5. In the present case, Mr. Nadkarni has admitted that he held one share in the Bank. He had, therefore, some pecuniary interest, though very small, in the subject-matter of the proceedings, for the Bank was claiming a very large amount from the petitioner. He was, therefore, disqualified from hearing the appeals, unless it can be shown that the petitioner had knowledge of Mr. Nadkarni's interest in the Bank and had still not objected to the constitution of the Tribunal. Mr. Nadkarni has stated in his report that he had disclosed this fact to his colleague Mr. Pande. But he has not stated that this fact had also been brought to the notice of the parties.

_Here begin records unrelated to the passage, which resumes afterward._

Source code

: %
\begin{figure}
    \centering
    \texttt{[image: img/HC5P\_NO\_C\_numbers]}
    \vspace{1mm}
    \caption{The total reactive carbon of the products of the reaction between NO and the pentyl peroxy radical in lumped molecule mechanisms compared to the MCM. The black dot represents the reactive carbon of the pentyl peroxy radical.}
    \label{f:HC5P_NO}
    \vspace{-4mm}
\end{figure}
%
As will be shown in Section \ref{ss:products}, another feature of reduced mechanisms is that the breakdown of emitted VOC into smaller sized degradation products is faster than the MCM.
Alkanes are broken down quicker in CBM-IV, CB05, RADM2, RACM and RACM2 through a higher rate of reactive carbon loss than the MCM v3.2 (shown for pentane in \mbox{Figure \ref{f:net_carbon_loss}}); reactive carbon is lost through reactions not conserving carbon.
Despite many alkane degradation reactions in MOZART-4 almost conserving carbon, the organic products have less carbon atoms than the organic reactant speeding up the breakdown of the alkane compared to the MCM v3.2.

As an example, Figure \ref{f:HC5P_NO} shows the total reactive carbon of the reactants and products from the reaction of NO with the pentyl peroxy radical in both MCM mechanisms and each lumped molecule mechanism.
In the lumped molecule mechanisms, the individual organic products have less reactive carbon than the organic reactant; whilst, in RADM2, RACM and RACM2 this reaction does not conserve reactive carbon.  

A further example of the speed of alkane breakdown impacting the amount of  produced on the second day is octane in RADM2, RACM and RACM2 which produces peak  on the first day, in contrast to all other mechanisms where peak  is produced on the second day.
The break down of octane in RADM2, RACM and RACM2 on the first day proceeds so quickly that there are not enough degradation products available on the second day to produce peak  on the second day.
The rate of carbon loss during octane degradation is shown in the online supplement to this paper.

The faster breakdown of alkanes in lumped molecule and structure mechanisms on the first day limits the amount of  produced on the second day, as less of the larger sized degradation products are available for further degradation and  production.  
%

The petitioner has stated in his petition that he discovered this fact after the Tribunal had disposed of the appeals. There is nothing definite to indicate that the petitioner was aware of Mr. Nadkarni's being a shareholder of the Bank at the time when the appeals were heard. Consequently it cannot be said that the petitioner had waived his objection, to the constitution of the Tribunal.
6. From Mr. Nadkarni's report it appears that no other Bench could then have been formed to hear the appeals, for the Tribunal consisted of only one other member, apart from Mr. Nadkarni. The proper course in the circumstances, therefore, would have been for Mr. Nadkarni to disclose to the parties that he owned one share in the Bank He could then have proceeded with the appeals, if the parties had not objected to his hearing them. Otherwise he should have moved Government to make additional appointments to the Tribunal, at least for the purpose of hearing these two appeals.

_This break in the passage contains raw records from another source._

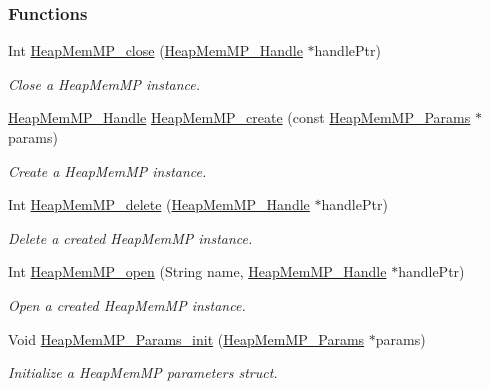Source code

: \subsubsection*{Functions}
\begin{DoxyCompactItemize}
\item 
Int \hyperlink{_heap_mem_m_p_8h_ac3fcc6ef980577f060f738f3485013f1}{HeapMemMP\_\-close} (\hyperlink{_heap_mem_m_p_8h_a9aa6360e22c2f5f387c5aba52a1a8522}{HeapMemMP\_\-Handle} $\ast$handlePtr)
\begin{DoxyCompactList}\small\item\em Close a HeapMemMP instance. \item\end{DoxyCompactList}\item 
\hyperlink{_heap_mem_m_p_8h_a9aa6360e22c2f5f387c5aba52a1a8522}{HeapMemMP\_\-Handle} \hyperlink{_heap_mem_m_p_8h_a3ee79b7e84e8eaef048c919be45e0a7c}{HeapMemMP\_\-create} (const \hyperlink{struct_heap_mem_m_p___params}{HeapMemMP\_\-Params} $\ast$params)
\begin{DoxyCompactList}\small\item\em Create a HeapMemMP instance. \item\end{DoxyCompactList}\item 
Int \hyperlink{_heap_mem_m_p_8h_a0041a019dcc514bf6de66997a3383a02}{HeapMemMP\_\-delete} (\hyperlink{_heap_mem_m_p_8h_a9aa6360e22c2f5f387c5aba52a1a8522}{HeapMemMP\_\-Handle} $\ast$handlePtr)
\begin{DoxyCompactList}\small\item\em Delete a created HeapMemMP instance. \item\end{DoxyCompactList}\item 
Int \hyperlink{_heap_mem_m_p_8h_a05598b30cd1a93e88e59cea962d1e976}{HeapMemMP\_\-open} (String name, \hyperlink{_heap_mem_m_p_8h_a9aa6360e22c2f5f387c5aba52a1a8522}{HeapMemMP\_\-Handle} $\ast$handlePtr)
\begin{DoxyCompactList}\small\item\em Open a created HeapMemMP instance. \item\end{DoxyCompactList}\item 
Void \hyperlink{_heap_mem_m_p_8h_ade4b085199639e1184e221725e03a962}{HeapMemMP\_\-Params\_\-init} (\hyperlink{struct_heap_mem_m_p___params}{HeapMemMP\_\-Params} $\ast$params)
\begin{DoxyCompactList}\small\item\em Initialize a HeapMemMP parameters struct. \item\end{DoxyCompactList}\item 

\end{DoxyCompactItemize}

7. Although we have not heard Mr. Gupte on the point, we are sure that Mr. Nadkarni dealt with the matter impartially and that he did not allow his small interest in the Bank to influence his decision in any way. That, however, will not make any difference, for, as pointed out by the Supreme Court in Manak Lal v. Dr. Prem Chand, the test is not whether in fact the bias has affected the judgment, but whether there would be a reasonable apprehension in the mind of a party to the cause that the Tribunal might have acted with bias.
8. We must, therefore, hold that Mr. Nadkarni was not qualified to hear the appeals. The order made by the Co-operative Tribunal must, therefore, be set aside.
9. We set aside the order and remand the appeals to the Tribunal. The appeals must be heard by some member or members of the Co-operative Tribunal other than those who had heard them previously. If necessary, the President of the Tribunal should move Government to appoint additional member or members of the Tribunal for the purpose of hearing these appeals. No order as to costs.
10. As the order made by the Tribunal has been set aside, the rule issued in the special civil application filed by the Bank will be discharged. No order as to costs.